Adley doesn’t understand that business can only make money when it has customers, so the more the better, but, more importantly, they want a customer base on which they can generate a profit because, guess what, if they can’t, firms go out of business. These companies will stay if they can get their rates adjusted to a level that accurately reflects the risk inherent in the properties they insure. The last thing the state needs are political appointees reviewing every rate increase and deciding not to grant them because people think insurance rates are going too high. What happens then is insurers simply stop coming to the state.

That’s already been happening, and that consequence was the subject of another bill, SB 651, by Sen. Reggie Dupre. This bill would remove the requirement that the state-owned insurer of last resort, the Louisiana Citizens’ Property Insurance Corporations charge premiums at least 10 percent above a price of a basket of premiums from private firms.

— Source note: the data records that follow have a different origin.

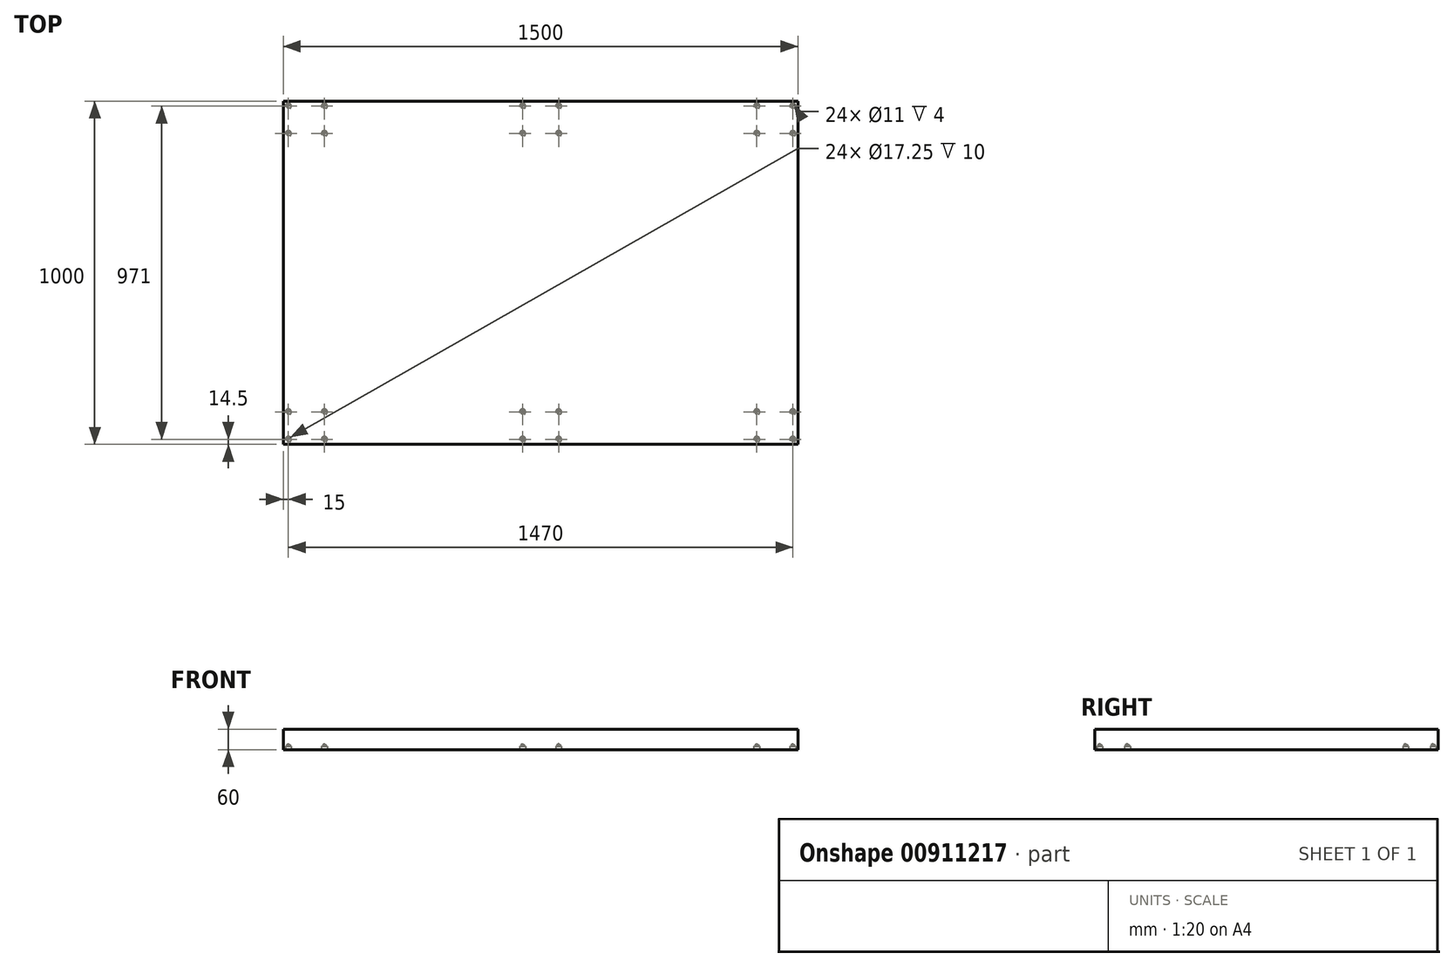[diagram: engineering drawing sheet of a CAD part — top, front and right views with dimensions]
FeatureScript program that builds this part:
annotation { "Feature Type Name" : "Feature", "Feature Type Description" : "" }
export const myFeature = defineFeature(function(context is Context, id is Id, definition is map)
    precondition{}
    {
        {
            var Q0;
            Q0=qCreatedBy(makeId("Top.planeOp"),FACE);
            var sketch = newSketch(context, id + "F0", { "sketchPlane" : qUnion([Q0])});
            skLineSegment(sketch, "E0.bottom", {"start": v(750, 500) * mm, "end": v(-750, 500) * mm});
            skLineSegment(sketch, "E0.top", {"start": v(750, -500) * mm, "end": v(-750, -500) * mm});
            skLineSegment(sketch, "E0.left", {"start": v(750, 500) * mm, "end": v(750, -500) * mm});
            skLineSegment(sketch, "E0.right", {"start": v(-750, 500) * mm, "end": v(-750, -500) * mm});
            skPoint(sketch, "E0.middle", {"position": v(0, 0) * mm});
            skSolve(sketch);
        }
        {
            var Q0;
            Q0=makeQuery(id+"F0.imprint","IMPRINT",FACE,{"disambiguationData":[TD([[makeQuery(id+"F0.imprint","IMPRINT",EDGE,{"derivedFrom":sQuery(id+"F0.wireOp",EDGE,"E0.bottom")}),1.0]])]});
            extrude(context, id + "F1", {"entities" : qUnion([Q0]), "depth" : 60 * mm, "offsetDistance" : 25 * mm});
        }
        {
            var Q0;
            Q0=makeQuery(id+"F1.opExtrude","CAP_FACE",FACE,{"disambiguationData":[OSD([sQuery(id+"F0.wireOp",EDGE,"E0.bottom"),sQuery(id+"F0.wireOp",EDGE,"E0.top"),sQuery(id+"F0.wireOp",EDGE,"E0.left"),sQuery(id+"F0.wireOp",EDGE,"E0.right")])],"isStart":true});
            var sketch = newSketch(context, id + "F2", { "sketchPlane" : qUnion([Q0])});
            skLineSegment(sketch, "E1.bottom", {"start": v(-750, 500) * mm, "end": v(-615, 500) * mm});
            skLineSegment(sketch, "E1.top", {"start": v(-750, 391) * mm, "end": v(-615, 391) * mm});
            skLineSegment(sketch, "E1.left", {"start": v(-750, 500) * mm, "end": v(-750, 391) * mm});
            skLineSegment(sketch, "E1.right", {"start": v(-615, 500) * mm, "end": v(-615, 391) * mm});
            skLineSegment(sketch, "E2", {"start": v(-735, 485.5) * mm, "end": v(-630, 485.5) * mm});
            skLineSegment(sketch, "E3", {"start": v(-735, 485.5) * mm, "end": v(-735, 405.5) * mm});
            skCircle(sketch, "E4", {"center": v(-735, 485.5) * mm, "radius": 5 * mm});
            skCircle(sketch, "E5", {"center": v(-735, 405.5) * mm, "radius": 5 * mm});
            skCircle(sketch, "E6", {"center": v(-630, 485.5) * mm, "radius": 5 * mm});
            skLineSegment(sketch, "E7", {"start": v(-630, 485.5) * mm, "end": v(-630, 405.5) * mm});
            skCircle(sketch, "E8", {"center": v(-630, 405.5) * mm, "radius": 5 * mm});
            skLineSegment(sketch, "E9", {"start": v(-750, 500) * mm, "end": v(0, 500) * mm});
            skLineSegment(sketch, "E10", {"start": v(0, 500) * mm, "end": v(-69, 500) * mm});
            skLineSegment(sketch, "E11", {"start": v(0, 500) * mm, "end": v(69, 500) * mm});
            skLineSegment(sketch, "E12", {"start": v(69, 500) * mm, "end": v(69, 391) * mm});
            skLineSegment(sketch, "E13", {"start": v(69, 391) * mm, "end": v(-69, 391) * mm});
            skLineSegment(sketch, "E14", {"start": v(-69, 391) * mm, "end": v(-69, 500) * mm});
            skLineSegment(sketch, "E15", {"start": v(-52.5, 485.5) * mm, "end": v(52.5, 485.5) * mm});
            skLineSegment(sketch, "E16", {"start": v(52.5, 485.5) * mm, "end": v(52.5, 405.5) * mm});
            skLineSegment(sketch, "E17", {"start": v(-52.5, 485.5) * mm, "end": v(-52.5, 405.5) * mm});
            skCircle(sketch, "E18", {"center": v(-52.5, 485.5) * mm, "radius": 5 * mm});
            skCircle(sketch, "E19", {"center": v(-52.5, 405.5) * mm, "radius": 5 * mm});
            skCircle(sketch, "E20", {"center": v(52.5, 405.5) * mm, "radius": 5 * mm});
            skCircle(sketch, "E21", {"center": v(52.5, 485.5) * mm, "radius": 5 * mm});
            skLineSegment(sketch, "E22.bottom", {"start": v(750, 500) * mm, "end": v(615, 500) * mm});
            skLineSegment(sketch, "E22.top", {"start": v(750, 391) * mm, "end": v(615, 391) * mm});
            skLineSegment(sketch, "E22.left", {"start": v(750, 500) * mm, "end": v(750, 391) * mm});
            skLineSegment(sketch, "E22.right", {"start": v(615, 500) * mm, "end": v(615, 391) * mm});
            skLineSegment(sketch, "E23", {"start": v(630, 485.5) * mm, "end": v(735, 485.5) * mm});
            skLineSegment(sketch, "E24", {"start": v(735, 485.5) * mm, "end": v(735, 405.5) * mm});
            skLineSegment(sketch, "E25", {"start": v(735, 405.5) * mm, "end": v(630, 405.5) * mm});
            skCircle(sketch, "E26", {"center": v(630, 485.5) * mm, "radius": 5 * mm});
            skCircle(sketch, "E27", {"center": v(735, 485.5) * mm, "radius": 5 * mm});
            skCircle(sketch, "E28", {"center": v(735, 405.5) * mm, "radius": 5 * mm});
            skCircle(sketch, "E29", {"center": v(630, 405.5) * mm, "radius": 5 * mm});
            skLineSegment(sketch, "E30.0.1.0", {"start": v(-69, -500) * mm, "end": v(-69, -391) * mm});
            skLineSegment(sketch, "E30.0.1.1", {"start": v(-750, -391) * mm, "end": v(0, -391) * mm});
            skLineSegment(sketch, "E30.0.1.2", {"start": v(-750, -500) * mm, "end": v(-615, -500) * mm});
            skLineSegment(sketch, "E30.0.1.3", {"start": v(615, -391) * mm, "end": v(615, -500) * mm});
            skLineSegment(sketch, "E30.0.1.4", {"start": v(0, -391) * mm, "end": v(69, -391) * mm});
            skLineSegment(sketch, "E30.0.1.5", {"start": v(52.5, -405.5) * mm, "end": v(52.5, -485.5) * mm});
            skLineSegment(sketch, "E30.0.1.6", {"start": v(-52.5, -405.5) * mm, "end": v(52.5, -405.5) * mm});
            skLineSegment(sketch, "E30.0.1.7", {"start": v(-750, -391) * mm, "end": v(-750, -500) * mm});
            skLineSegment(sketch, "E30.0.1.8", {"start": v(750, -391) * mm, "end": v(750, -500) * mm});
            skLineSegment(sketch, "E30.0.1.9", {"start": v(735, -485.5) * mm, "end": v(630, -485.5) * mm});
            skLineSegment(sketch, "E30.0.1.10", {"start": v(750, -500) * mm, "end": v(615, -500) * mm});
            skLineSegment(sketch, "E30.0.1.11", {"start": v(750, -391) * mm, "end": v(615, -391) * mm});
            skLineSegment(sketch, "E30.0.1.12", {"start": v(-615, -391) * mm, "end": v(-615, -500) * mm});
            skLineSegment(sketch, "E30.0.1.13", {"start": v(-52.5, -405.5) * mm, "end": v(-52.5, -485.5) * mm});
            skLineSegment(sketch, "E30.0.1.14", {"start": v(630, -405.5) * mm, "end": v(735, -405.5) * mm});
            skLineSegment(sketch, "E30.0.1.15", {"start": v(-735, -405.5) * mm, "end": v(-735, -485.5) * mm});
            skLineSegment(sketch, "E30.0.1.16", {"start": v(735, -405.5) * mm, "end": v(735, -485.5) * mm});
            skLineSegment(sketch, "E30.0.1.17", {"start": v(69, -391) * mm, "end": v(69, -500) * mm});
            skLineSegment(sketch, "E30.0.1.18", {"start": v(-630, -405.5) * mm, "end": v(-630, -485.5) * mm});
            skLineSegment(sketch, "E30.0.1.19", {"start": v(-735, -405.5) * mm, "end": v(-630, -405.5) * mm});
            skLineSegment(sketch, "E30.0.1.20", {"start": v(-750, -391) * mm, "end": v(-615, -391) * mm});
            skLineSegment(sketch, "E30.0.1.21", {"start": v(0, -391) * mm, "end": v(-69, -391) * mm});
            skLineSegment(sketch, "E30.0.1.22", {"start": v(69, -500) * mm, "end": v(-69, -500) * mm});
            skCircle(sketch, "E30.0.1.23", {"center": v(-52.5, -485.5) * mm, "radius": 5 * mm});
            skCircle(sketch, "E30.0.1.24", {"center": v(630, -485.5) * mm, "radius": 5 * mm});
            skCircle(sketch, "E30.0.1.25", {"center": v(-735, -485.5) * mm, "radius": 5 * mm});
            skCircle(sketch, "E30.0.1.26", {"center": v(-630, -485.5) * mm, "radius": 5 * mm});
            skCircle(sketch, "E30.0.1.27", {"center": v(52.5, -485.5) * mm, "radius": 5 * mm});
            skCircle(sketch, "E30.0.1.28", {"center": v(52.5, -405.5) * mm, "radius": 5 * mm});
            skCircle(sketch, "E30.0.1.29", {"center": v(735, -485.5) * mm, "radius": 5 * mm});
            skCircle(sketch, "E30.0.1.30", {"center": v(735, -405.5) * mm, "radius": 5 * mm});
            skCircle(sketch, "E30.0.1.31", {"center": v(630, -405.5) * mm, "radius": 5 * mm});
            skCircle(sketch, "E30.0.1.32", {"center": v(-52.5, -405.5) * mm, "radius": 5 * mm});
            skCircle(sketch, "E30.0.1.33", {"center": v(-630, -405.5) * mm, "radius": 5 * mm});
            skCircle(sketch, "E30.0.1.34", {"center": v(-735, -405.5) * mm, "radius": 5 * mm});
            skLineSegment(sketch, "E30.direction1", {"start": v(-750, 391) * mm, "end": v(-647.4, 391) * mm, "construction": true});
            skLineSegment(sketch, "E30.direction2", {"start": v(-750, 391) * mm, "end": v(-750, -500) * mm, "construction": true});
            skSolve(sketch);
        }
        {
            var Q0;
            Q0=sQuery(id+"F2.wireOp",VERTEX,"E2.start");
            var Q1;
            Q1=sQuery(id+"F2.wireOp",VERTEX,"E3.end");
            var Q2;
            Q2=sQuery(id+"F2.wireOp",VERTEX,"E7.end");
            var Q3;
            Q3=sQuery(id+"F2.wireOp",VERTEX,"E2.end");
            var Q4;
            Q4=sQuery(id+"F2.wireOp",VERTEX,"E15.end");
            var Q5;
            Q5=sQuery(id+"F2.wireOp",VERTEX,"E15.start");
            var Q6;
            Q6=sQuery(id+"F2.wireOp",VERTEX,"E17.end");
            var Q7;
            Q7=sQuery(id+"F2.wireOp",VERTEX,"E16.end");
            var Q8;
            Q8=sQuery(id+"F2.wireOp",VERTEX,"E24.end");
            var Q9;
            Q9=sQuery(id+"F2.wireOp",VERTEX,"E23.end");
            var Q10;
            Q10=sQuery(id+"F2.wireOp",VERTEX,"E23.start");
            var Q11;
            Q11=sQuery(id+"F2.wireOp",VERTEX,"E25.end");
            var Q12;
            Q12=sQuery(id+"F2.wireOp",VERTEX,"E30.0.1.15.end");
            var Q13;
            Q13=sQuery(id+"F2.wireOp",VERTEX,"E30.0.1.15.start");
            var Q14;
            Q14=sQuery(id+"F2.wireOp",VERTEX,"E30.0.1.18.start");
            var Q15;
            Q15=sQuery(id+"F2.wireOp",VERTEX,"E30.0.1.18.end");
            var Q16;
            Q16=sQuery(id+"F2.wireOp",VERTEX,"E30.0.1.13.end");
            var Q17;
            Q17=sQuery(id+"F2.wireOp",VERTEX,"E30.0.1.6.start");
            var Q18;
            Q18=sQuery(id+"F2.wireOp",VERTEX,"E30.0.1.5.end");
            var Q19;
            Q19=sQuery(id+"F2.wireOp",VERTEX,"E30.0.1.5.start");
            var Q20;
            Q20=sQuery(id+"F2.wireOp",VERTEX,"E30.0.1.9.end");
            var Q21;
            Q21=sQuery(id+"F2.wireOp",VERTEX,"E30.0.1.14.start");
            var Q22;
            Q22=sQuery(id+"F2.wireOp",VERTEX,"E30.0.1.14.end");
            var Q23;
            Q23=sQuery(id+"F2.wireOp",VERTEX,"E30.0.1.9.start");
            var Q24;
            Q24=makeQuery(id+"F1.opExtrude","SWEPT_BODY",BODY,{"disambiguationData":[OSD([sQuery(id+"F0.wireOp",EDGE,"E0.bottom"),sQuery(id+"F0.wireOp",EDGE,"E0.top"),sQuery(id+"F0.wireOp",EDGE,"E0.left"),sQuery(id+"F0.wireOp",EDGE,"E0.right")])]});
            hole(context, id + "F3", {"style" : HoleStyle.C_BORE, "endStyle" : HoleEndStyle.BLIND, "standardTappedOrClearance" : lookupTablePath({ "fit" : "Normal", "standard" : "ISO", "size" : "M10", "type" : "Clearance" }), "standardBlindInLast" : lookupTablePath({ "fit" : "Normal", "standard" : "ISO", "size" : "M10", "type" : "Clearance" }), "holeDiameter" : 11 * mm, "cBoreDiameter" : 17.25 * mm, "cBoreDepth" : 10 * mm, "majorDiameter" : 5 * mm, "holeDepth" : 14 * mm, "isTappedThrough" : true, "tappedDepth" : 12 * mm, "tapClearance" : 3, "locations" : qUnion([Q0, Q1, Q2, Q3, Q4, Q5, Q6, Q7, Q8, Q9, Q10, Q11, Q12, Q13, Q14, Q15, Q16, Q17, Q18, Q19, Q20, Q21, Q22, Q23]), "scope" : qUnion([Q24])});
        }
    });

This is to allow a greater bonding capacity and to prevent driving out of the state private firms.

But rather than having this greater stability and private insurance presence in the state, Dupre seemed to be more concerned about rapidly, but justifiably, escalating premiums and private insurers bailing out of the state than these issues. What he, nor Adley, seems to understand is that if Louisiana builds on its reputation of being business-unfriendly with the actions contemplated in their bills, that these insurers are going to leave the state, forcing the state-owned insurer to take on more and more properties at higher and higher rates.

And that’s bad news, because as the voice of reason on the committee Sen. Julie Quinn pointed out, the state-backed approach is nothing more than socialized insurance because deficits in it are made up by assessing additional premium costs on holders of private insurance. If the state won’t grant these increases to pass on to consumers, then these private insurers will leave the state, too.

The solution is simply to let the market prevail, which means getting over the idea that you can live anywhere you please without possibly paying exorbitant rates because of living in a risky area. It is not some Louisianans’ given rights to live wherever they want and expect ratepayers in the rest of the state or the remainder of the country to subsidize them (the same thing goes with levees and flood protection); nobody’s putting a gun to their heads and making them live in the places, either. If rates skyrocket, so be it; that’s the price some pay for living where they want, and it’s unfair to pass along so much of the responsibility for making that choice to others.

Fortunately, that bill did not make it out of committee but unfortunately Adley’s did, and not only that but then today squeaked through the entire Senate with some curious supporters – probable candidate for Insurance Commissioner James David Cain, announced candidate for Secretary of State Jay Dardenne, and stalwart fee-market supporter Max Malone. The House needs to stop this bill and instead consider reforms that reduces the state’s exposure to the insurance business and creates a friendlier environment that will cause private insurers to want to write policies in Louisiana.

1 comment:

Anonymous said...

Adley's remarks rank right up there with those he made some years back at a meal I attended in which he said "he was not worried about Louisiana Agriculture because all of the store shelves were full of food."